The optical brightening liquid can be applied to all polyester/cellulosic blend ratios from
80:20 to 20:80.

Luprejet HD, a pretreatment agent suitable for disperse dye inks on polyester materials and
pigment inks on cotton and blends, eliminates color bleeding. Ink droplets are designed to
penetrate the fabric evenly during the printing step. Precise dot definition and minimized
dot-to-dot distance result in sharpness and brilliance, according to BASF.

March 2003

US, Vietnam Textile Bilateral Trade Talks Break Down

The United States and Vietnam have failed to reach agreement on a bilateral agreement that would
limit the growth of textile and apparel imports. When the US normalized trade with Vietnam in
December 2001 by granting it Normal Trade Relations (Ntr) status, tariff rates on garments from
Vietnam dropped from an average of 90 percent to 17 percent.

As a result, this past year, imports of apparel have grown by more than 1,000 percent, and
the American Textile Manufacturers Institute (ATMI) estimates that apparel imports are increasing
at a rate of 50 million square meters every month. The latest 12-month data show that Vietnamese
imports of apparel amounted to 315 billion square meter equivalents. Fabric and yarn imports are
insignificant, as they were virtually zero before Ntr, but they, too, are rising rapidly.

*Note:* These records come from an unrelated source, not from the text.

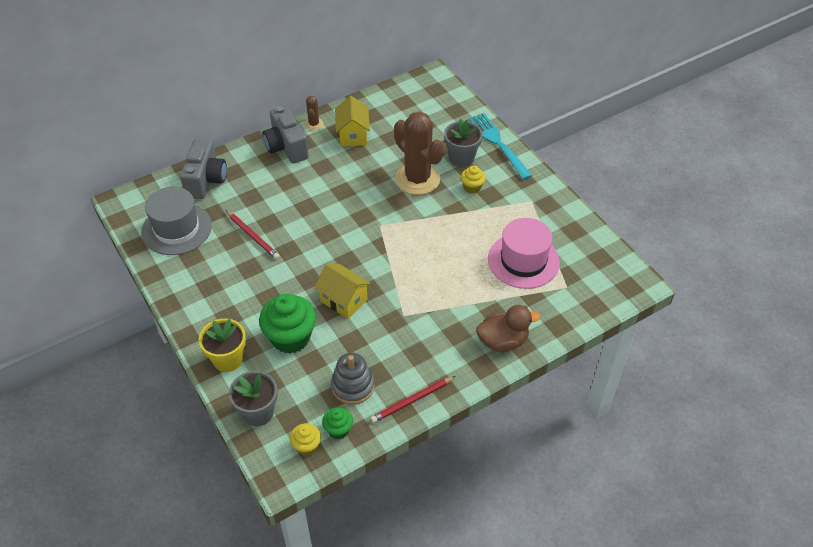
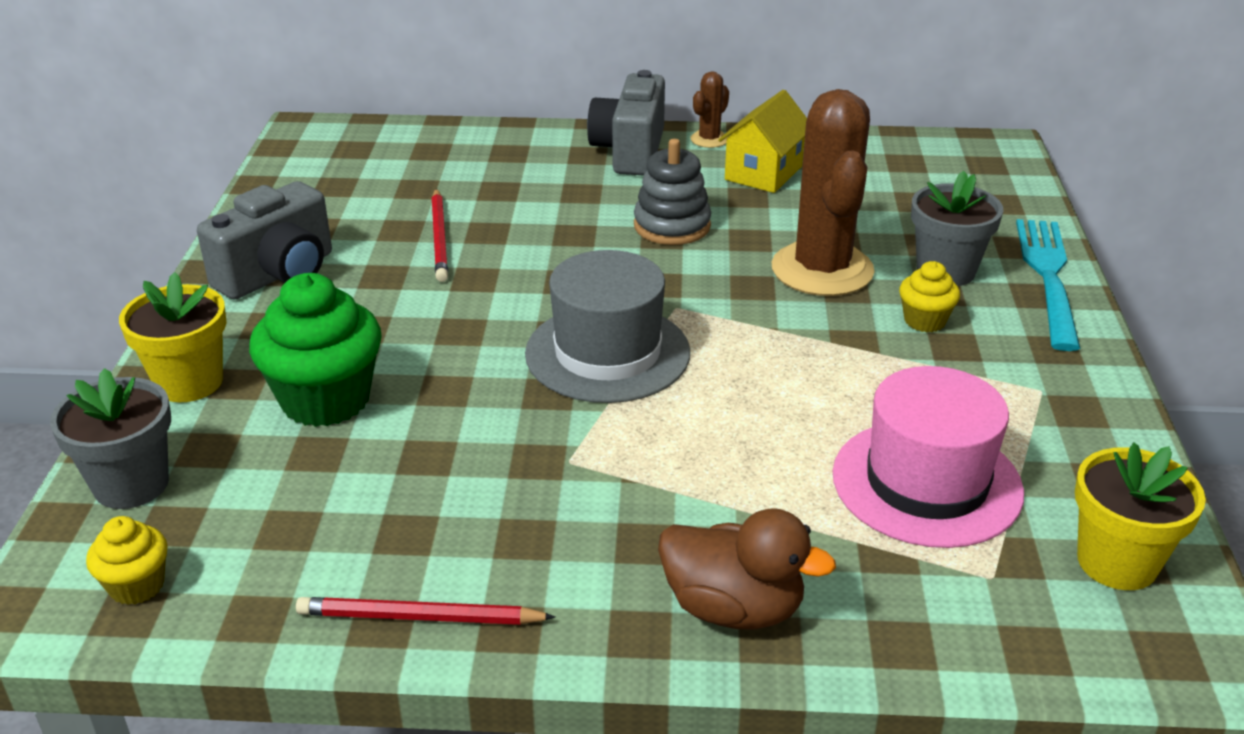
camera: 35 degrees right, 15 degrees down
(176, 229) = (339, 186): grey hat -> grey hat (607, 353)
(206, 180) = (455, 148): grey camera -> grey camera (278, 274)
(338, 430) = (223, 590): green cupcake -> none
(344, 300) = (483, 387): yellow house -> none
(352, 386) = (338, 530): grey stacking toy -> grey stacking toy (672, 226)
(596, 261) = (1117, 562): none -> yellow flower pot

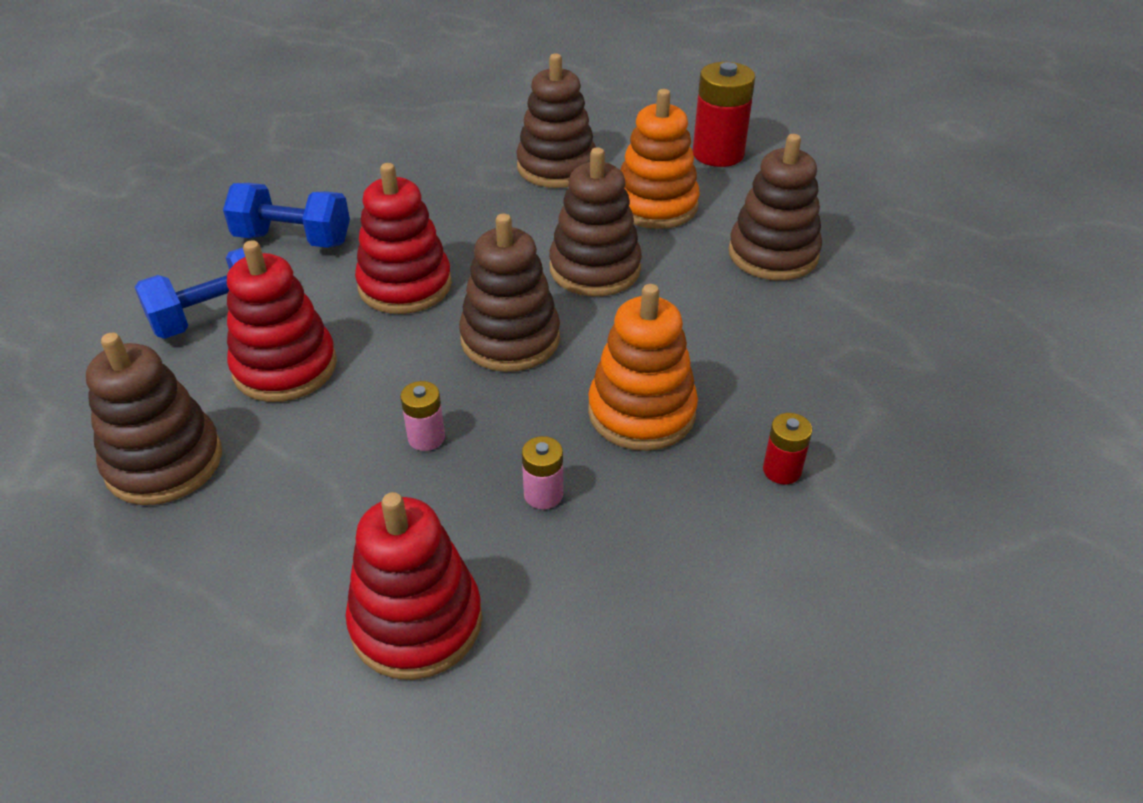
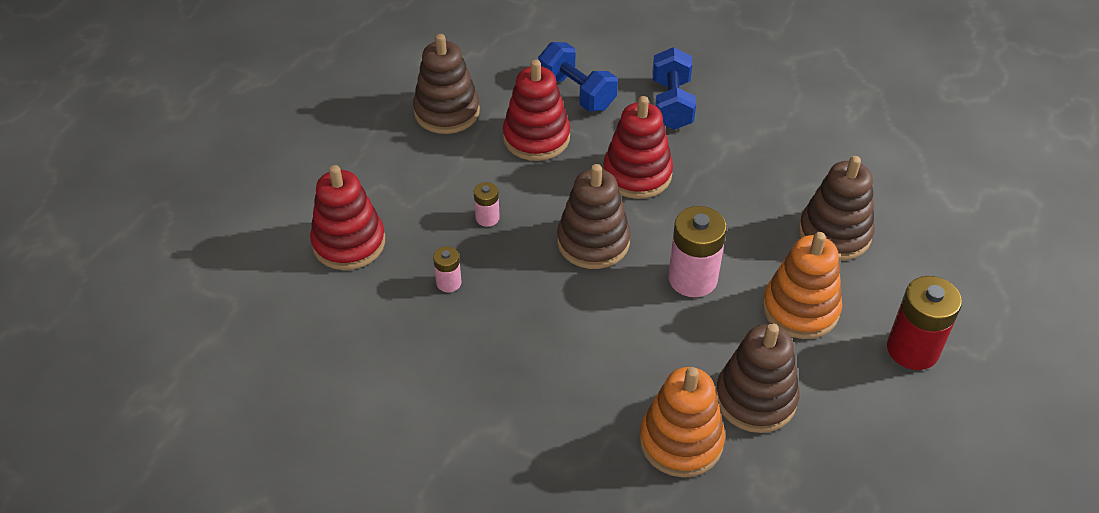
camera: 80 degrees right, 5 degrees up
(595, 269) = (692, 278): brown stacking toy -> pink battery
(641, 412) = (533, 325): orange stacking toy -> orange stacking toy (681, 441)
(782, 470) = (491, 409): red battery -> none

Ever since trade was normalized with Vietnam, US textile manufacturers have been pressing the
Bush administration to negotiate a bilateral textile agreement. That has run into strong opposition
from major apparel importers, including Dress Barn, Eddie Bauer, Gap, J.C. Penney, Sears and
Target. They say the ability to place apparel manufacturing orders in Vietnam is “an essential
hedge against an expected tight supply situation in 2004” as a result of quota restrictions on
imports from other countries. They contend that imports from Vietnam are replacing business from
other Asian nations and are not displacing manufacturing in the United States. 


March 2003

Malden Mills Plans Chapter 11 Emergence

Malden Mills Industries Inc., Lawrence, Mass., the agent for its senior lending group and its
unsecured creditors committee have agreed in principle to terms for a consensual plan of
reorganization. A proposed plan was filed with the US Bankruptcy Court March 7. Under the plan,
which will allow CEO and President Aaron Feuerstein to retain company ownership, Malden expects to
emerge from Chapter 11 protection by Memorial Day 2003.

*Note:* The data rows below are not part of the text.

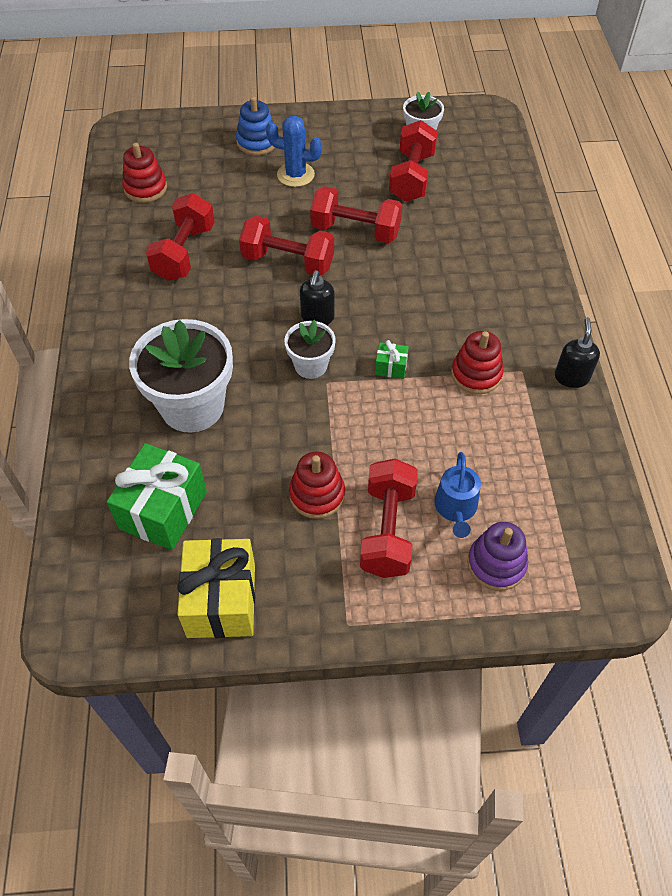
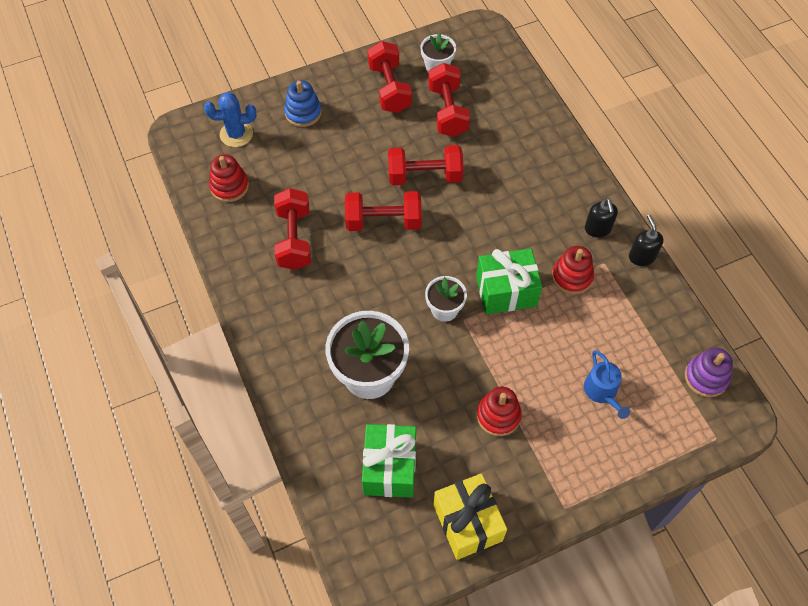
camera: 20 degrees left, 5 degrees up
(295, 175) = (351, 136): blue cactus -> blue cactus (236, 134)
(317, 317) = (430, 265): black soap dispenser -> black soap dispenser (598, 229)
(387, 530) = (561, 426): red dumbbell -> red dumbbell (389, 88)
(391, 367) = (506, 291): green gift -> green gift, size x2.22
(496, 564) = (647, 425): purple stacking toy -> purple stacking toy (706, 377)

“Malden ended 2002 and has begun 2003 on a very positive note,” according to David Costello,
business manager. The company has rehired all employees previously laid off and is now hiring 20
additional employees.

March 2003

Gore-Tex® XCR® Ensures Drier Gloves For Skiers

W. L. Gore & Associates Inc., Elkton, Md., has developed its extended comfort range
Gore-Tex® XCR® glove system for alpine skiers to wick perspiration away from the hand and out of
the glove, allowing hands and insulation to stay drier, longer. Skiers can now stay out on the
slopes for a lengthier period of time, according to Gore.

“The new gloves stay drier, longer than any other waterproof, insulated glove available
today,” said Brian Gallagher, marketing manager.